Start of RECORDS FOR PROCESSING

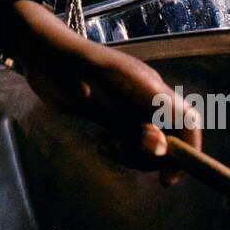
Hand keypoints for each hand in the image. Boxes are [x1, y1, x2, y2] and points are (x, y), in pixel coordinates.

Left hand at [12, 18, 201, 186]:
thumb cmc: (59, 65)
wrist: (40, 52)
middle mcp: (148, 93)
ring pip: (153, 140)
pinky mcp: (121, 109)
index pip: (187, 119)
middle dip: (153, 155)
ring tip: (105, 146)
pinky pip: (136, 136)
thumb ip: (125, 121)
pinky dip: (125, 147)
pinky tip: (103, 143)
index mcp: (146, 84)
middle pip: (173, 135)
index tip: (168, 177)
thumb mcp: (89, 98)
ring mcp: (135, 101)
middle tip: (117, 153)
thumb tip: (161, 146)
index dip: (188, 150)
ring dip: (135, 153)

End of RECORDS FOR PROCESSING
Start of RECORDS FOR PROCESSING

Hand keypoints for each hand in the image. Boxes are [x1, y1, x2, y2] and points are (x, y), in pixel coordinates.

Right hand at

End of RECORDS FOR PROCESSING

Filter the records for the string "index" and copy every line that holds it.

index pip: (187, 119)
index mcp: (146, 84)
index tip: (168, 177)
index dip: (188, 150)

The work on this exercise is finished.